Interview with Novella: Starting A Business + Asking For Your Worth
Interview originally appeared in Novella’s March 2019 Newsletter.
I recently sat down with the lovely ladies of Novella, a women’s writing club + storytelling salon here in NYC.
We talked about how I started 5th Floor Walk-Up and my recent leap into entrepreneurship with the launch of my social media advertising consultancy, Cornerlight Digital.
Here’s an excerpt of the interview below:
What made you start 5th Floor Walk-Up?
I’ve been blogging since 2011 — the heyday of blogging, if you will. I had a blog called “The Caffeinated Closet” but post-grad, I outgrew it. For a few years, I was searching for a new creative project and nothing felt right.
A few months into moving to New York from LA, the night before the election, it was a weird, depressing day. I had been really challenged at work and I wasn’t liking what I was doing. But the lowest lows brings the highest highs and that night, I remember washing my face and I was like, “you know what, I think I want to start a new blog based on my experience in New York.” A few months after that, it manifested into 5th Floor Walk-Up.

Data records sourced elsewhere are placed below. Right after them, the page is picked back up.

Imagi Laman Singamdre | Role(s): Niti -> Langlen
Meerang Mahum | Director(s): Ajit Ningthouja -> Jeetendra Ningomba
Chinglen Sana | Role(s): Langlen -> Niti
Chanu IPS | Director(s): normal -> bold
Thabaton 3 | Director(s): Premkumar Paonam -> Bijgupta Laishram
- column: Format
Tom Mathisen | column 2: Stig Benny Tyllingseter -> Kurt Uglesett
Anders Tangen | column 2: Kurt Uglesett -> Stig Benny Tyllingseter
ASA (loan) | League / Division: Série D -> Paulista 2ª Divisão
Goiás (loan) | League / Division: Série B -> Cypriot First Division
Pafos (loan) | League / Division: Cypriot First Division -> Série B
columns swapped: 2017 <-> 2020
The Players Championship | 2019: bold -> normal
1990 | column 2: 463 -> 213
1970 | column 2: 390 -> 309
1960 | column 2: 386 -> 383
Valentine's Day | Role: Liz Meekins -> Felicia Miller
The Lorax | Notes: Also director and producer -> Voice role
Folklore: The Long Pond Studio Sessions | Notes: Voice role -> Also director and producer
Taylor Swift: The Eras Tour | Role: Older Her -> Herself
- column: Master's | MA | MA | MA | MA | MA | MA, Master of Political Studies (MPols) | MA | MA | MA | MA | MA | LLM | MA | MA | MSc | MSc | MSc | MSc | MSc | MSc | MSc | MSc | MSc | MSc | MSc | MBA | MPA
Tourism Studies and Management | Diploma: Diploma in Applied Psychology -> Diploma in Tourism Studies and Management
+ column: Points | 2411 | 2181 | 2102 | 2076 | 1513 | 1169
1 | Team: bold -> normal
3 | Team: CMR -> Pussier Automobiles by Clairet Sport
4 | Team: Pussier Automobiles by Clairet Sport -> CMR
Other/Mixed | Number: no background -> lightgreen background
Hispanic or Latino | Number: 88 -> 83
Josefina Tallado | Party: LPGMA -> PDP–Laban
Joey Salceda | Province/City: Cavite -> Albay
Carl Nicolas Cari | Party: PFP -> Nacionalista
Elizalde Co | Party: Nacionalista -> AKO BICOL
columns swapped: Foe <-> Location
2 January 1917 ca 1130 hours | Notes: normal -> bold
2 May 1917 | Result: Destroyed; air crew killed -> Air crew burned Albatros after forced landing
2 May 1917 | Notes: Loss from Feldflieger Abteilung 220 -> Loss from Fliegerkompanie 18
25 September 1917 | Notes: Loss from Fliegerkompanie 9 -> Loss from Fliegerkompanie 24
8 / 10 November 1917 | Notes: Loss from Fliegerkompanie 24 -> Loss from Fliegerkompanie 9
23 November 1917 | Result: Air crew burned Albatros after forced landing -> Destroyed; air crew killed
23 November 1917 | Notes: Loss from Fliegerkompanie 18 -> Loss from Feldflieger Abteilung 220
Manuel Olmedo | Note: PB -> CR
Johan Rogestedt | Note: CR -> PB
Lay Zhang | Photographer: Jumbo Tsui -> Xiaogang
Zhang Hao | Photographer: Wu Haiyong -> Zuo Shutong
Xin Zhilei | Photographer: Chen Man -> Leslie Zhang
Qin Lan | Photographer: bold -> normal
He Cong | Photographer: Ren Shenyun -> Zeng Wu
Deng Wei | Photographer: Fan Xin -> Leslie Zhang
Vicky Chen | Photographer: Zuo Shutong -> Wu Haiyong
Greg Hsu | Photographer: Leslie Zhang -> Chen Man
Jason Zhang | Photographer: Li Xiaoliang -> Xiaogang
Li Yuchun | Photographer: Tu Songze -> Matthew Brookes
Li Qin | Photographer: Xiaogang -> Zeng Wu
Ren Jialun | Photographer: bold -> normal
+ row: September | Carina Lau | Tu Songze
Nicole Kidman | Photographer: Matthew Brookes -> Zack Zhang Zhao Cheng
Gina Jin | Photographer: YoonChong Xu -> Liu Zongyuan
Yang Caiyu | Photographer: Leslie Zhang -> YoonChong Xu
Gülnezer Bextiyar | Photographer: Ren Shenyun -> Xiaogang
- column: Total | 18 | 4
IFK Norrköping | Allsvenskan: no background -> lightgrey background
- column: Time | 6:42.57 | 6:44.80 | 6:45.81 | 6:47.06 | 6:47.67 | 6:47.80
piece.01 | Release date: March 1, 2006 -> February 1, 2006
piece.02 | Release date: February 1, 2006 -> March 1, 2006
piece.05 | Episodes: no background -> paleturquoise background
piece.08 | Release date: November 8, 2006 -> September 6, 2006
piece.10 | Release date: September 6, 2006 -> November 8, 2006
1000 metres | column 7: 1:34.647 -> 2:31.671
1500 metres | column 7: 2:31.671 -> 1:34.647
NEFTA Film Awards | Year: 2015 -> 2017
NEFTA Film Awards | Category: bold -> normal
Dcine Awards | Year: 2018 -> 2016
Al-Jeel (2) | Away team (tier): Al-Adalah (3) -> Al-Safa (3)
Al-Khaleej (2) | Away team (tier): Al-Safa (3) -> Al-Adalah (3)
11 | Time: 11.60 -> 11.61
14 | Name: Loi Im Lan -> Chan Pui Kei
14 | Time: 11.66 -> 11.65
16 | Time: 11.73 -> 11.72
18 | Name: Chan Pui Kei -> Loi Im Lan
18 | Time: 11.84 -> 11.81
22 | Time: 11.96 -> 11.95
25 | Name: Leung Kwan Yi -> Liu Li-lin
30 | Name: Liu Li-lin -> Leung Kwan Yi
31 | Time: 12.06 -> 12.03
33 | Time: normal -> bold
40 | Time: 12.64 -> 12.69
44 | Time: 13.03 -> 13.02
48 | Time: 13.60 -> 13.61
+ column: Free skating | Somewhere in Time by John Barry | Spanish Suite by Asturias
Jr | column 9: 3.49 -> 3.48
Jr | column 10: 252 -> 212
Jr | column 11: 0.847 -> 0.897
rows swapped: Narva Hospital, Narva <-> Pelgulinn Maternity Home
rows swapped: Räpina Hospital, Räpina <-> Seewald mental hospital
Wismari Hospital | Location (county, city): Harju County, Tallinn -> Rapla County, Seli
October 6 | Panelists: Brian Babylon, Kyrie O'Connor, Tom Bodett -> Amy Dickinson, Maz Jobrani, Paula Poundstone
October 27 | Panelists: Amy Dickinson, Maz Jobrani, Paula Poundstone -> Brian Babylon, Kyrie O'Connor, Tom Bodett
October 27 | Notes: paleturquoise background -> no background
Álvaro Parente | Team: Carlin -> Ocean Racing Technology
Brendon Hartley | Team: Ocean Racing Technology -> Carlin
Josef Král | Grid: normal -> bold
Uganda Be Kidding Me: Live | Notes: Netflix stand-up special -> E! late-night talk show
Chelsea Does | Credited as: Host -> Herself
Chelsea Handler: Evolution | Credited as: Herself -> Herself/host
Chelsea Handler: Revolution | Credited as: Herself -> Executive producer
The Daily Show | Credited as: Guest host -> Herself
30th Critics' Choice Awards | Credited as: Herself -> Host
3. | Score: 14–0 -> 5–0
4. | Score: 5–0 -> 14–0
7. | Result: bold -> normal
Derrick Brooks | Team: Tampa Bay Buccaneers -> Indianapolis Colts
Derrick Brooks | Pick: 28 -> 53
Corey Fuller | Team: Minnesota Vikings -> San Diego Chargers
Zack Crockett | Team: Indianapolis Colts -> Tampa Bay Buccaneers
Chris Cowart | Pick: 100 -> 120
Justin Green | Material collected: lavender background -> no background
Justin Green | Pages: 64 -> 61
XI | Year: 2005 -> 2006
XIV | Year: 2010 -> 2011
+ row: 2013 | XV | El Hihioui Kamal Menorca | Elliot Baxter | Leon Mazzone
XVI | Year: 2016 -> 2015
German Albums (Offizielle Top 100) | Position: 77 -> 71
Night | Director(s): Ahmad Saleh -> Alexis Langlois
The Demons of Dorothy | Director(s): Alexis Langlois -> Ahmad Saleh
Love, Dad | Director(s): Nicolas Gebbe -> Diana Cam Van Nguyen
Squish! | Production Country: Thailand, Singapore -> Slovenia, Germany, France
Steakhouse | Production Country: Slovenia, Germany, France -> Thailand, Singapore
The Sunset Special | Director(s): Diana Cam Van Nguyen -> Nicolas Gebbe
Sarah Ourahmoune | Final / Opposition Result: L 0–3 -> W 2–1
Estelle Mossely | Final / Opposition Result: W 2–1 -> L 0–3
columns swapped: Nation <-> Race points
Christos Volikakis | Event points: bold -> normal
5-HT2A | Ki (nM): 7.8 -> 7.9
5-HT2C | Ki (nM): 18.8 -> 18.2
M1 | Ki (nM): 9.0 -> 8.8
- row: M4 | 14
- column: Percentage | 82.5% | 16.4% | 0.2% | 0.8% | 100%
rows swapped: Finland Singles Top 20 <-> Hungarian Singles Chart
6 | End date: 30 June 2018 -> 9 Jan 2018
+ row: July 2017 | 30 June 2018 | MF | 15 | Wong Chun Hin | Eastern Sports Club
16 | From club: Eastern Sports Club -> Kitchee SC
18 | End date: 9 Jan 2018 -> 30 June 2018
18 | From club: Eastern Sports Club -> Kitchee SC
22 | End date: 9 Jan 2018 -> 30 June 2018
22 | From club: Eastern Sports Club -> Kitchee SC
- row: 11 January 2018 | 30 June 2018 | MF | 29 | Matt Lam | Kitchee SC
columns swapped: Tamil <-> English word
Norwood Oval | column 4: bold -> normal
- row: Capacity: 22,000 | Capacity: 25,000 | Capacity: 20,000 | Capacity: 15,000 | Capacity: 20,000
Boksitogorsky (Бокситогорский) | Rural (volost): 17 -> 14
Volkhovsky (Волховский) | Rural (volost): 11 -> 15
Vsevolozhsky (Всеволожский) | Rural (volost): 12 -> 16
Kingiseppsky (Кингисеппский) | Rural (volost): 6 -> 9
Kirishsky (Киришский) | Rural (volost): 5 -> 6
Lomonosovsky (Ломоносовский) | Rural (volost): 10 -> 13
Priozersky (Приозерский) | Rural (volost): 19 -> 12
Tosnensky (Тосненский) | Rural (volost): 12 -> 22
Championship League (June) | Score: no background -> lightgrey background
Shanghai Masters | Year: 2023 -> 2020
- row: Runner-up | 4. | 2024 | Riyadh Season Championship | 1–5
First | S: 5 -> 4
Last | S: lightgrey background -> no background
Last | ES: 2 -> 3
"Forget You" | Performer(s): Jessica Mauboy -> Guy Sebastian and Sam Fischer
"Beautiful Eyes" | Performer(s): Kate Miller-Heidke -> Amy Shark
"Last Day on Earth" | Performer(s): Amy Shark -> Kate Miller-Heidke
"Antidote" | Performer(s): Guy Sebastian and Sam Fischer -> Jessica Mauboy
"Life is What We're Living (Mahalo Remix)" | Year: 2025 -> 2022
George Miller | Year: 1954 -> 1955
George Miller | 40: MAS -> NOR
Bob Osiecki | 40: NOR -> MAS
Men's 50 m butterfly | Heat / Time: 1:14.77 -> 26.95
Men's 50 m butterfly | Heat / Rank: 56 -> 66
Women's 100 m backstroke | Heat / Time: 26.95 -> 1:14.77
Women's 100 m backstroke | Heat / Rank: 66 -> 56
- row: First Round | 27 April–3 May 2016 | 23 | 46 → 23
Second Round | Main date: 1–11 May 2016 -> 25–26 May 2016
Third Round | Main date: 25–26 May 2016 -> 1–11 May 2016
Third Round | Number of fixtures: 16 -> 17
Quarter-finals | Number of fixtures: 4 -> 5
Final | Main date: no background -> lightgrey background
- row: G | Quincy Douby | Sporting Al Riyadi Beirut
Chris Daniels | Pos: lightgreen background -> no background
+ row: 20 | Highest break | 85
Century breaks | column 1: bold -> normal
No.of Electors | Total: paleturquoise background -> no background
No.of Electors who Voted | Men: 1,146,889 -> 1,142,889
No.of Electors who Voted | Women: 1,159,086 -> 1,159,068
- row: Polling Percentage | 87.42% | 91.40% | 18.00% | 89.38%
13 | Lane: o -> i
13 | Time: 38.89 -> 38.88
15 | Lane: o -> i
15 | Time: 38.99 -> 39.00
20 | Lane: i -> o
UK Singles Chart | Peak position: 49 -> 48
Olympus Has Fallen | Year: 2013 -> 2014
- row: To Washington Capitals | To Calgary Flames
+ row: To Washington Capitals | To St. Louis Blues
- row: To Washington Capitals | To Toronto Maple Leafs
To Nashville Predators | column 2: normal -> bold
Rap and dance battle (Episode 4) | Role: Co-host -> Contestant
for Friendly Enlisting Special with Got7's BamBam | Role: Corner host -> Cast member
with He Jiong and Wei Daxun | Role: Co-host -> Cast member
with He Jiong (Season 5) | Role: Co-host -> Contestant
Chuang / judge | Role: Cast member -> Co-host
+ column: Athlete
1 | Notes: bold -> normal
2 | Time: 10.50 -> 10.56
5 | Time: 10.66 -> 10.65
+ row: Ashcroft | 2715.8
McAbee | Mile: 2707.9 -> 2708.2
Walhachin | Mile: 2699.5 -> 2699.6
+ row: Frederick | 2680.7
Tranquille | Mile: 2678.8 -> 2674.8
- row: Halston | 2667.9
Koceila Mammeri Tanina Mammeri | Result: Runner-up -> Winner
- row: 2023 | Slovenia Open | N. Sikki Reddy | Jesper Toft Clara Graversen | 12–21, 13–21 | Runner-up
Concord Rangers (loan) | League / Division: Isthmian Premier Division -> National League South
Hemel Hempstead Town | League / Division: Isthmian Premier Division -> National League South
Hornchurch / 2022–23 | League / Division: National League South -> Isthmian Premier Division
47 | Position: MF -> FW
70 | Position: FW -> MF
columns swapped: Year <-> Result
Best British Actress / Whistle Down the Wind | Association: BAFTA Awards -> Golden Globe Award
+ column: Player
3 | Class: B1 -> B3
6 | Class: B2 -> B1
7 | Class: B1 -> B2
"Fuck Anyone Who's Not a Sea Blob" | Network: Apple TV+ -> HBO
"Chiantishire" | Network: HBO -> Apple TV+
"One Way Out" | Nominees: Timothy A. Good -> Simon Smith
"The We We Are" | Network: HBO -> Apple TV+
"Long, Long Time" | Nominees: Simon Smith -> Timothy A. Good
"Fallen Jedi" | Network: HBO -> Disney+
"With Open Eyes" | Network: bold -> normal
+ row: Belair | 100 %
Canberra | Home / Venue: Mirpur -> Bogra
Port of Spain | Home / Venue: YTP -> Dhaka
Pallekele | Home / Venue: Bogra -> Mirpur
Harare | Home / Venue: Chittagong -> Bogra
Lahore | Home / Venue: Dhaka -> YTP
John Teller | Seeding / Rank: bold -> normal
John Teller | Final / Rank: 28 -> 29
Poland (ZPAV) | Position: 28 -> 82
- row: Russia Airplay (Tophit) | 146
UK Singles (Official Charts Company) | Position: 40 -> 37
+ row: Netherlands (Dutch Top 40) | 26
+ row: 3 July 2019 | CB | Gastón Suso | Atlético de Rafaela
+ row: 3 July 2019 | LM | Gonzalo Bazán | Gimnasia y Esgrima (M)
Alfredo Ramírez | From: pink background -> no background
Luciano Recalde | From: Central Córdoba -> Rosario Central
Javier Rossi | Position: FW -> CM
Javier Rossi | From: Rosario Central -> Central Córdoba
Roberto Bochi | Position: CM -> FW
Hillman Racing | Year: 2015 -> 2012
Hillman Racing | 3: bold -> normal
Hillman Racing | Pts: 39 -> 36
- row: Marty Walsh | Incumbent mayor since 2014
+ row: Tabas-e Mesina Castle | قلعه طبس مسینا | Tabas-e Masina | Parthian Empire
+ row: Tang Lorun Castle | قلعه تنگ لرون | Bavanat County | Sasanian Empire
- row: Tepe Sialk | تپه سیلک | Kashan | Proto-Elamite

You recently left your corporate job to running start own digital consultancy. How did your blog helped you get there?
Having my own website allowed me to differentiate myself in terms of my personal brand, and I’ve had clients or prospective clients see my website and tell me they like the way I think and the way I put things together.
Also, 5th Floor Walk-Up is one of the things that pushed me to start my own business. I wanted more time and freedom to be able to work on my creative projects, but having a full-time corporate job restricted me in terms of flexibility and creativity. So those two things got me to this stage where I’m now self-employed and make my own hours.
At Novella, we like removing secrecy around being self-employed and making money. Do you have any learnings about how you’ve monetized your business?
The way I get almost all my income is from my consultancy and that’s allowed me to fund my creative projects and keep them more pure in a sense, because they’re not dependent on income. That’s something I’ve had to grapple with because I think in ideal world, I’d love to get paid for being creative.
But I think one of the reasons why I still really like being creative is because I’m not worried about whether it’s going to bring me a paycheck. I’ve sort of taken the “two separate worlds, let’s find a way to integrate them” way.
Any advice for women looking to get paid their worth?
The pricing game has been a learning curve. Over the past year, I started off with a certain price and then I realized I was undervaluing myself and so from there, I started to talk to other women freelancers but that was an echo chamber because a lot of us are undervaluing ourselves! So I started talking to my boyfriend and his friends and other men and learned they were charging 50% more than I was!